● PROBLEM: Copy the lines in the rows below, starting with the line that contains "Which way does the face" and going through the line that contains "Answer: approximately 135° to the bride's".

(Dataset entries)
+-------+

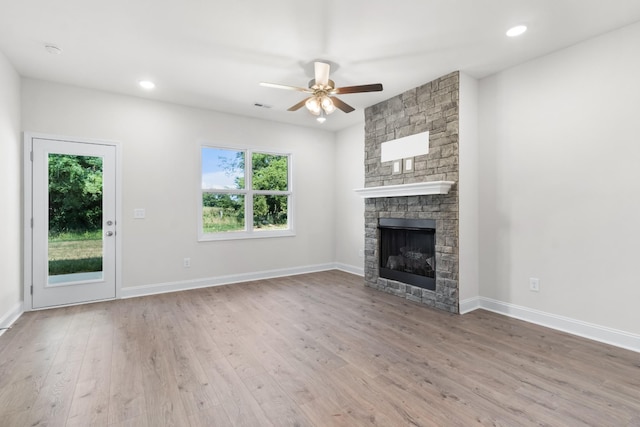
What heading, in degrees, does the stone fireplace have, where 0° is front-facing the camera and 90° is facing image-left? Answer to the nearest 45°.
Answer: approximately 45°

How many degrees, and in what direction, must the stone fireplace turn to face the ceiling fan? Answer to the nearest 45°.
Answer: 0° — it already faces it

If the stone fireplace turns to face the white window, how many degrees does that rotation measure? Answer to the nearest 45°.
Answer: approximately 45° to its right

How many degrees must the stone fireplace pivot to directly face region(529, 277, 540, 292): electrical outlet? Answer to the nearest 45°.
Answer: approximately 135° to its left
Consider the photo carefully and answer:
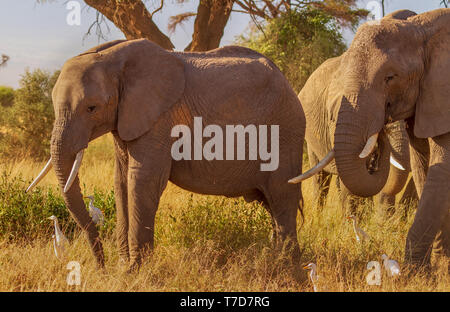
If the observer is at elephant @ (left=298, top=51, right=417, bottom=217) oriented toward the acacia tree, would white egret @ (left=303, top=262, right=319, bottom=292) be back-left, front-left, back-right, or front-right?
back-left

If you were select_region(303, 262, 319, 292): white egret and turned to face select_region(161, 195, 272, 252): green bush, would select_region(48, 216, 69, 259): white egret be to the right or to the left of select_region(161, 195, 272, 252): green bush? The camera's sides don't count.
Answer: left

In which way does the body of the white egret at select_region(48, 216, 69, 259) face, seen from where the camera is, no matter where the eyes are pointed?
to the viewer's left

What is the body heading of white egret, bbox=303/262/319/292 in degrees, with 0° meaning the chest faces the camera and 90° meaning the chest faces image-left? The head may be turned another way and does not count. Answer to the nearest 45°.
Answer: approximately 90°
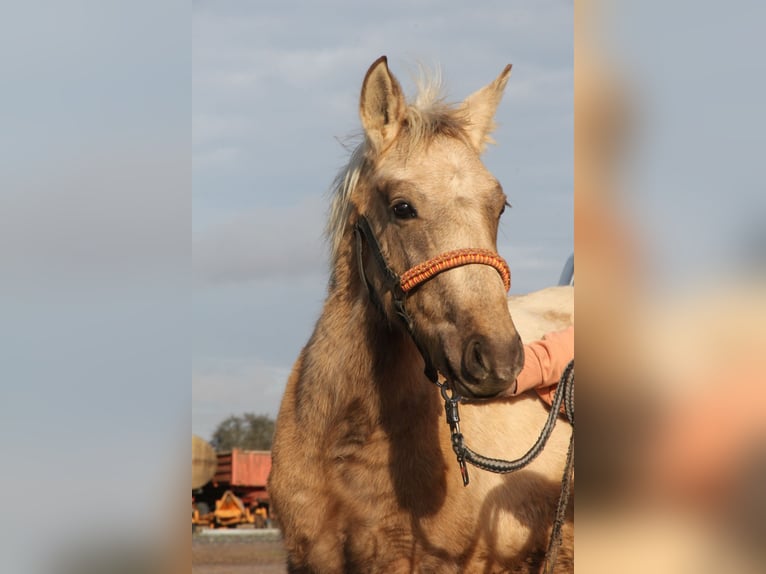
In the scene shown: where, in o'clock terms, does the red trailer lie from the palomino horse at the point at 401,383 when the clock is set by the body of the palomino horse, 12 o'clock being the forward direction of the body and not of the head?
The red trailer is roughly at 4 o'clock from the palomino horse.

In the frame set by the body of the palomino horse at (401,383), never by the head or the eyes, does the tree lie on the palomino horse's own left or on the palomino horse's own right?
on the palomino horse's own right

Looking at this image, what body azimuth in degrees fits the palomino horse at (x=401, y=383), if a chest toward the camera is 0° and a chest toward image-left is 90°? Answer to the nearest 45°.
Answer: approximately 45°
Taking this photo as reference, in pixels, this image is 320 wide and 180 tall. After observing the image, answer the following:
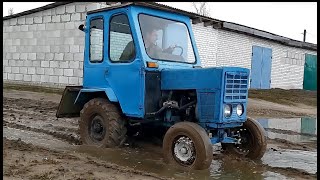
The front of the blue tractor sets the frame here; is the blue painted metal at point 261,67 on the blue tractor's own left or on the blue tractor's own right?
on the blue tractor's own left

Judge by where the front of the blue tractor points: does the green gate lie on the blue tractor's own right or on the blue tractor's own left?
on the blue tractor's own left

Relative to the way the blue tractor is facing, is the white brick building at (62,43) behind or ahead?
behind

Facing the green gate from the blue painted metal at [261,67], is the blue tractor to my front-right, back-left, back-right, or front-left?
back-right

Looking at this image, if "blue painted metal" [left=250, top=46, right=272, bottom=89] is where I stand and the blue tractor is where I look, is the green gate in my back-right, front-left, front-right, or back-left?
back-left

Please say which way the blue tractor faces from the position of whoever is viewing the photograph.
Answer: facing the viewer and to the right of the viewer
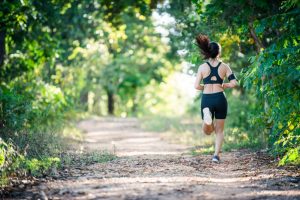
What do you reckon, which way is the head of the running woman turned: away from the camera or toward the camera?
away from the camera

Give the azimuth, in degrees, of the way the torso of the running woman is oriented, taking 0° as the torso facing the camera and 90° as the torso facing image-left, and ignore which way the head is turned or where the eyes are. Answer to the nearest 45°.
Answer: approximately 180°
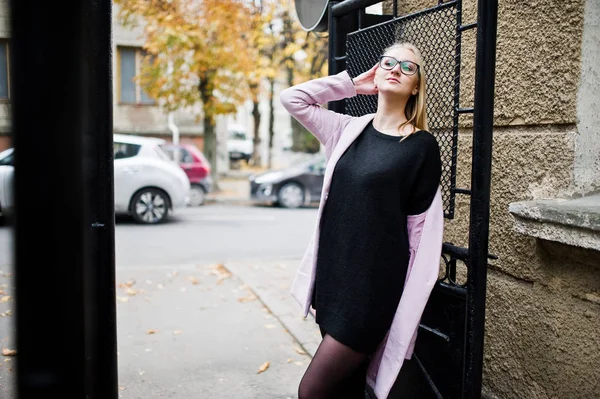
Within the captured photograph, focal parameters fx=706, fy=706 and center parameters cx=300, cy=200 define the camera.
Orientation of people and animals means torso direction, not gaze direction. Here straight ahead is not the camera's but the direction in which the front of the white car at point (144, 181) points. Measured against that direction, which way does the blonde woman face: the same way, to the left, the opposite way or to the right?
to the left

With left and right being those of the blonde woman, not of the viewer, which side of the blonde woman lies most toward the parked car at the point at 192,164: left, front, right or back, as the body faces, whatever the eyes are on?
back

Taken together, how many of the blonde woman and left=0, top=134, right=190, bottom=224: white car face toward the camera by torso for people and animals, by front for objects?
1

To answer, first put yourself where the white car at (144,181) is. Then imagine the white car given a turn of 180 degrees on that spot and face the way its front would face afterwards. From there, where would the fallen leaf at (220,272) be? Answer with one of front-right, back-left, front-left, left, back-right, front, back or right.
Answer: right

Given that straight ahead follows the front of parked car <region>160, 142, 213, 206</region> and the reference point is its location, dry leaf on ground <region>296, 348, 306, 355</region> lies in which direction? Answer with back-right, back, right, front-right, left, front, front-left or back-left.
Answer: left

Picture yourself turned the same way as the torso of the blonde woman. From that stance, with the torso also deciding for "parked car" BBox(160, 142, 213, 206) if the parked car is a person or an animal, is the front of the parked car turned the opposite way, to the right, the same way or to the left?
to the right

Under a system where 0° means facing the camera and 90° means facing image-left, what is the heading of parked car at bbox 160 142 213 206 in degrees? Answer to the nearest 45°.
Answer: approximately 90°

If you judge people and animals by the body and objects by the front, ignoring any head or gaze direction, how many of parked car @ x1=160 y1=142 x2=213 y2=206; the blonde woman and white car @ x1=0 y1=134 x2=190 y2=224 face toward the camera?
1

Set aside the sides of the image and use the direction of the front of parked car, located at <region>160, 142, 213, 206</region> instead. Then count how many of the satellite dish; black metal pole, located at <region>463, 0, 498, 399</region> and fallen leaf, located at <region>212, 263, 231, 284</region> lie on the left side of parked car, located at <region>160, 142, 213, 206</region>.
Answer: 3

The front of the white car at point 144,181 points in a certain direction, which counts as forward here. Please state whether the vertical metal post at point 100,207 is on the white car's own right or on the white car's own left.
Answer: on the white car's own left
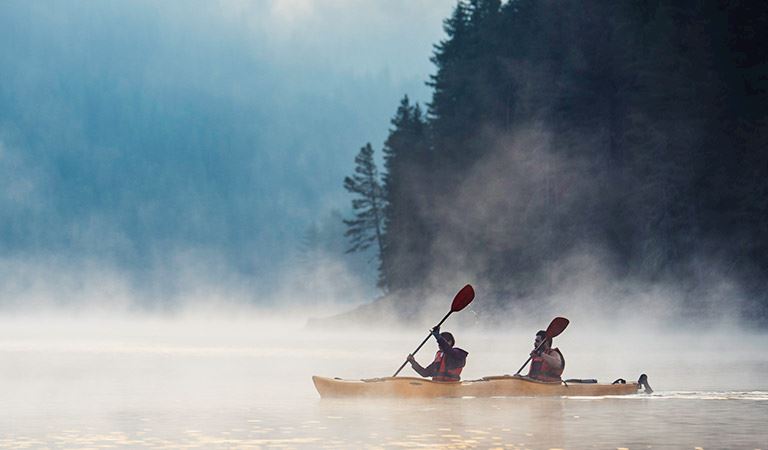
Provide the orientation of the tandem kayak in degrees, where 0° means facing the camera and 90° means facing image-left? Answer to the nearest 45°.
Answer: approximately 90°
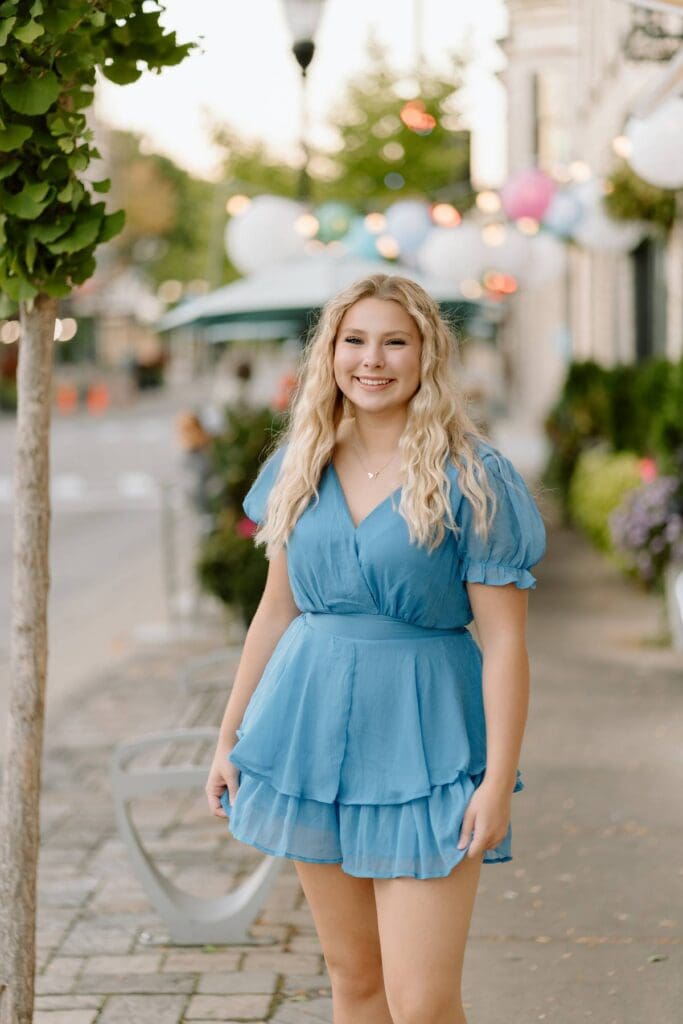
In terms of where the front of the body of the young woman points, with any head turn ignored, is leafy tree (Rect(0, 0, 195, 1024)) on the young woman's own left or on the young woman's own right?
on the young woman's own right

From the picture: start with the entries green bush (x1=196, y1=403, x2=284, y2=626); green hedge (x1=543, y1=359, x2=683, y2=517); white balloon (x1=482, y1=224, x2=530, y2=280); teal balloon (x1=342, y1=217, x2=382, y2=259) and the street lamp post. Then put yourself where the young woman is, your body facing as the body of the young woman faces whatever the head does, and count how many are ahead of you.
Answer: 0

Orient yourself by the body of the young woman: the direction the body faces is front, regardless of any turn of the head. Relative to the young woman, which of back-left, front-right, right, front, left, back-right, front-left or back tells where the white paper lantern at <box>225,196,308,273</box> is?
back-right

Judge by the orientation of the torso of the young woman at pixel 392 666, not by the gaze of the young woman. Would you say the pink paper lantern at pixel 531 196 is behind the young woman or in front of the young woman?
behind

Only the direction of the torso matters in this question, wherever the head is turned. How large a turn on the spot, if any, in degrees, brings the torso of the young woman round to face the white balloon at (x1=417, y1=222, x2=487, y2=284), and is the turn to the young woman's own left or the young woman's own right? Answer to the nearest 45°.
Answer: approximately 135° to the young woman's own right

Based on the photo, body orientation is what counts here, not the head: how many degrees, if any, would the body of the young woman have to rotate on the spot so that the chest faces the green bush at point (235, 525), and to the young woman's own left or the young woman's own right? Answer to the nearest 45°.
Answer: approximately 135° to the young woman's own right

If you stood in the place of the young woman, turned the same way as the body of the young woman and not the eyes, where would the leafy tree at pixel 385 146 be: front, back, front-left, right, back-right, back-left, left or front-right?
back-right

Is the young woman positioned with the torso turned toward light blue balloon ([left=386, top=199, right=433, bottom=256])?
no

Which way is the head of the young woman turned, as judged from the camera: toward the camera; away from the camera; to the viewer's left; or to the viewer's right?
toward the camera

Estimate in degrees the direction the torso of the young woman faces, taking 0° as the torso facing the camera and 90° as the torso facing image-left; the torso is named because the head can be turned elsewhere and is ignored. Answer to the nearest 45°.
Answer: approximately 45°

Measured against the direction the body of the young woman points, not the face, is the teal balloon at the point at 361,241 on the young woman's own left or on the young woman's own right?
on the young woman's own right

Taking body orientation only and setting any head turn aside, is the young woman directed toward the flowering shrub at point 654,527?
no
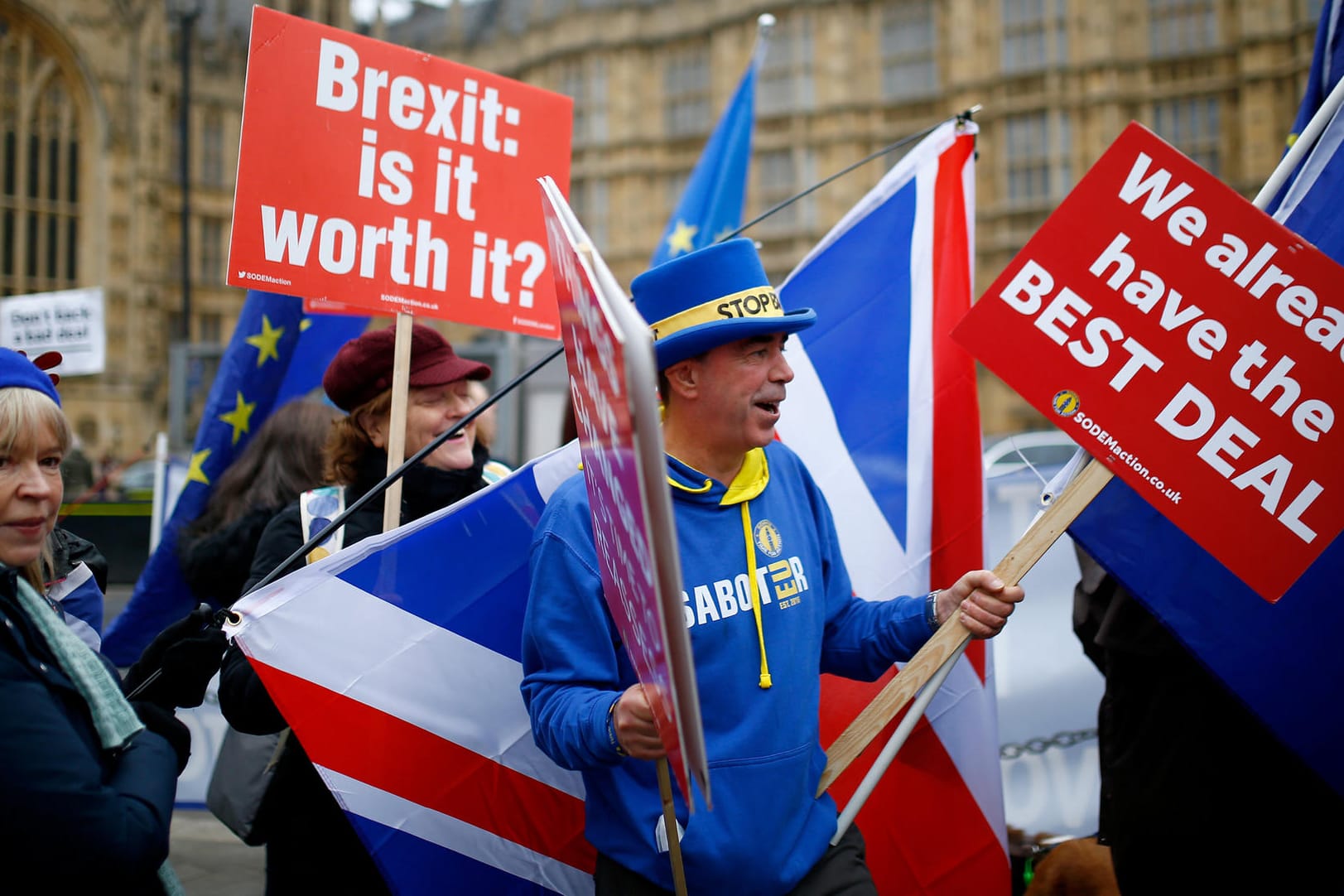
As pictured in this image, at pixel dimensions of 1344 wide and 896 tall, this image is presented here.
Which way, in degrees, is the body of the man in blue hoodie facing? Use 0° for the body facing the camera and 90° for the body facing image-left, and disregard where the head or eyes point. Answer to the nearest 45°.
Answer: approximately 315°

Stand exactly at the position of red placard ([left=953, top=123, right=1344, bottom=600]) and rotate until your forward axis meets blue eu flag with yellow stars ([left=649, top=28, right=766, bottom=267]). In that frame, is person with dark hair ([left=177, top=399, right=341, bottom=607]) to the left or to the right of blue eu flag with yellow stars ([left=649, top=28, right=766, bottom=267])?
left

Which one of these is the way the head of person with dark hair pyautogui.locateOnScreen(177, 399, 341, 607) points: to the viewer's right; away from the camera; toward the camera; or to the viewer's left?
away from the camera

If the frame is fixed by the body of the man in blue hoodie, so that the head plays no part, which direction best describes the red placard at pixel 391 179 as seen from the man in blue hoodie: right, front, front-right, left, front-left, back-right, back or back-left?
back

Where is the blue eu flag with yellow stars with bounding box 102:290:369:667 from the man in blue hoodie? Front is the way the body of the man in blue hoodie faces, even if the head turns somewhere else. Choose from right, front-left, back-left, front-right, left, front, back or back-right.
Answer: back

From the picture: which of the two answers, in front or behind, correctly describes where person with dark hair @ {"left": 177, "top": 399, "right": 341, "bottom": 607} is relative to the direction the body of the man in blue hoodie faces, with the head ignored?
behind

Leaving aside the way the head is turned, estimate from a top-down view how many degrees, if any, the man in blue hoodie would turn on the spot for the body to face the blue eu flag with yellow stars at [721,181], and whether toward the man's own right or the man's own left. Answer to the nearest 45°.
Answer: approximately 135° to the man's own left

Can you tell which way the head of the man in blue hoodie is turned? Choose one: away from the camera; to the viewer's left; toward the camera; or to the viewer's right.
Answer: to the viewer's right

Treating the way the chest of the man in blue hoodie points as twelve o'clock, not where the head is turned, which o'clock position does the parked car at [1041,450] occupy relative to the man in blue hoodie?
The parked car is roughly at 8 o'clock from the man in blue hoodie.
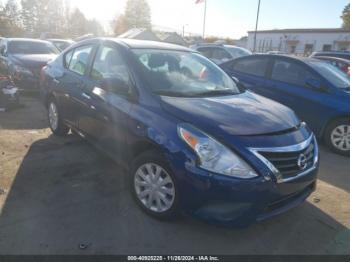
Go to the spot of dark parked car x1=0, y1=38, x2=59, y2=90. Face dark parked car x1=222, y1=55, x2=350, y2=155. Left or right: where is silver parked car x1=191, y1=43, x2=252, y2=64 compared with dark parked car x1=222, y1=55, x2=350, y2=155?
left

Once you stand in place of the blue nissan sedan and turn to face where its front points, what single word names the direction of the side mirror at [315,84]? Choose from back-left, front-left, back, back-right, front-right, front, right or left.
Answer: left

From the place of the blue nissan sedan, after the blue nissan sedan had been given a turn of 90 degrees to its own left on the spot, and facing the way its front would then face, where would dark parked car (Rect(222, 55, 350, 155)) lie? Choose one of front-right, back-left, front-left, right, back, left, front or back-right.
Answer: front

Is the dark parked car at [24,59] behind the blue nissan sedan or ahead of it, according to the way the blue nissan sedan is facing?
behind

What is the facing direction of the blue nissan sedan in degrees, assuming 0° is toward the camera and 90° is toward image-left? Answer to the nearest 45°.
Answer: approximately 315°

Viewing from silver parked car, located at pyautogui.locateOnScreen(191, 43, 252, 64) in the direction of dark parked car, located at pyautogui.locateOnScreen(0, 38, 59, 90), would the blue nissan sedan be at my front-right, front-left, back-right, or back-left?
front-left

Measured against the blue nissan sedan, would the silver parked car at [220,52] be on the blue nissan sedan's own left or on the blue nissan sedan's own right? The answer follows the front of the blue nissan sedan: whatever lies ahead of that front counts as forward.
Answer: on the blue nissan sedan's own left
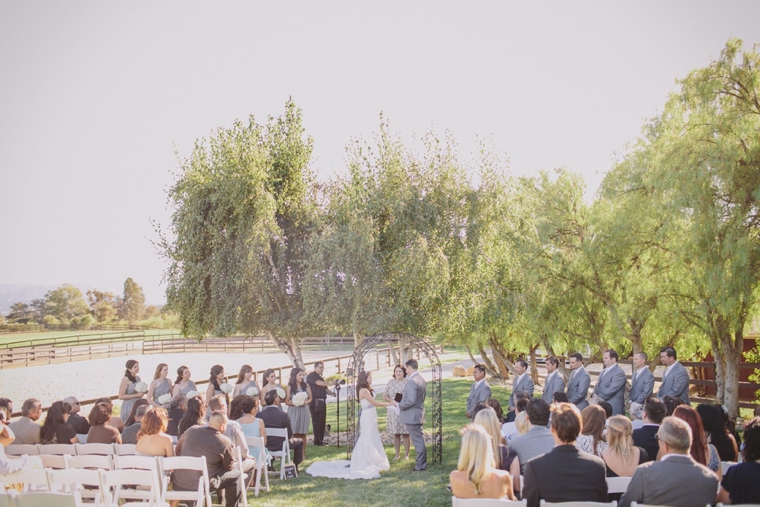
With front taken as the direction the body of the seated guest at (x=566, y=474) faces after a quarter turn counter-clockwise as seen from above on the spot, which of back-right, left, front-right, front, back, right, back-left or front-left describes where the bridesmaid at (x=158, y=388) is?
front-right

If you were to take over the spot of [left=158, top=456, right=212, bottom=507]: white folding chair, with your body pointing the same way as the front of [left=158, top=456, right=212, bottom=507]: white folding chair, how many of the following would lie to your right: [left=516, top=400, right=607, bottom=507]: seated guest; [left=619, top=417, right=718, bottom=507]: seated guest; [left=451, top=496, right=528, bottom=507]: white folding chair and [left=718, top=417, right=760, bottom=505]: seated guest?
4

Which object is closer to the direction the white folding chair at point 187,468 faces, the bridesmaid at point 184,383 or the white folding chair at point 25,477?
the bridesmaid

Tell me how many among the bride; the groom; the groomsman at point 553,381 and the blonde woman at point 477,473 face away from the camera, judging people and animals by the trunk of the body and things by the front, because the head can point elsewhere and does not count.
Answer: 1

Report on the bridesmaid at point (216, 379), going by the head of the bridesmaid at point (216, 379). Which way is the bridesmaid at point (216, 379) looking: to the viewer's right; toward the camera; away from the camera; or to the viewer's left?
to the viewer's right

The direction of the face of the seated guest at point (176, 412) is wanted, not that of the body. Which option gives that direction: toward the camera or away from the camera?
away from the camera

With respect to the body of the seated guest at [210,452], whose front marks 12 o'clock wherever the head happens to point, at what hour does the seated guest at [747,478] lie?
the seated guest at [747,478] is roughly at 3 o'clock from the seated guest at [210,452].

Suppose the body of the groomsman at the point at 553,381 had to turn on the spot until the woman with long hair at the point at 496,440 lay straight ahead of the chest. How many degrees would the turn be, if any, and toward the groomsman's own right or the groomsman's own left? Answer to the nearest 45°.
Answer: approximately 45° to the groomsman's own left

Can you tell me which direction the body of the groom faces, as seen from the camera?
to the viewer's left

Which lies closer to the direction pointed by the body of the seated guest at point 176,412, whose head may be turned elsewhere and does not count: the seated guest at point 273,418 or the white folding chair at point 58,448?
the seated guest

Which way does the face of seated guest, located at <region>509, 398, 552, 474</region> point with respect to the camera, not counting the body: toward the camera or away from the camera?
away from the camera

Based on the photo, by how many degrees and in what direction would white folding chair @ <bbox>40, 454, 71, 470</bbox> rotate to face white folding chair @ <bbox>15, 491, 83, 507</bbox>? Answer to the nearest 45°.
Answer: approximately 135° to its right

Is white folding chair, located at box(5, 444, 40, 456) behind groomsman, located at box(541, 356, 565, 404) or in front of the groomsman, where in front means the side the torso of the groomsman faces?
in front

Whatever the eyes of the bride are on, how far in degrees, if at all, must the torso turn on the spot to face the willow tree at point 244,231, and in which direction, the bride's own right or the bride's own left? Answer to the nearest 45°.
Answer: approximately 135° to the bride's own left

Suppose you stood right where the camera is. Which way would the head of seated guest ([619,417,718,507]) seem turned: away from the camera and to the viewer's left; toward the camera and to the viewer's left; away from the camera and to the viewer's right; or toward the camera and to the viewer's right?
away from the camera and to the viewer's left

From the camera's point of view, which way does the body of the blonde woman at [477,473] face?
away from the camera

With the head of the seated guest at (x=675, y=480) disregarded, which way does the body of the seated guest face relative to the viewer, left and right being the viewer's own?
facing away from the viewer and to the left of the viewer
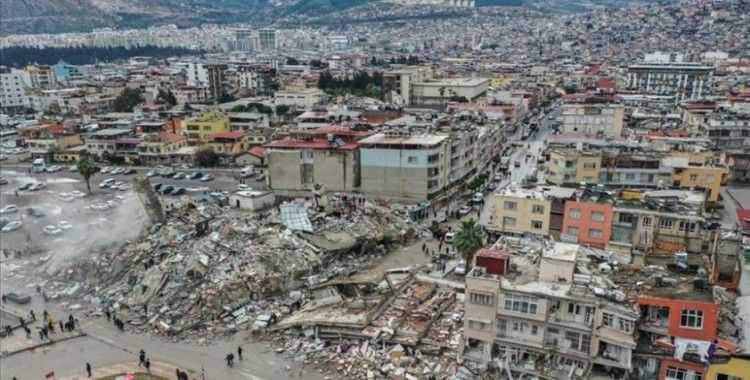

+-------+

● ANSWER BELOW:
Which way does the face of seated guest, located at <region>509, 398, 552, 474</region> point with respect to the camera, not counting the body: toward the camera or away from the camera?
away from the camera

Based on the photo, by how many degrees and in what direction would white folding chair @ <bbox>40, 454, 71, 470</bbox> rotate to face white folding chair @ <bbox>15, 491, 83, 507</bbox>? Answer to the nearest 45°.
Answer: approximately 135° to its right

Is white folding chair, located at box(5, 444, 40, 456) behind groomsman, located at box(541, 356, 565, 404) or in front of the groomsman, where in front means the side the torso of the groomsman faces?
in front

Whatever the eyes of the bride are on, how far in degrees, if at all, must the torso turn on the spot to face the willow tree at point 244,231, and in which direction, the bride's own right or the bride's own left? Answer to the nearest 45°.
Answer: approximately 135° to the bride's own left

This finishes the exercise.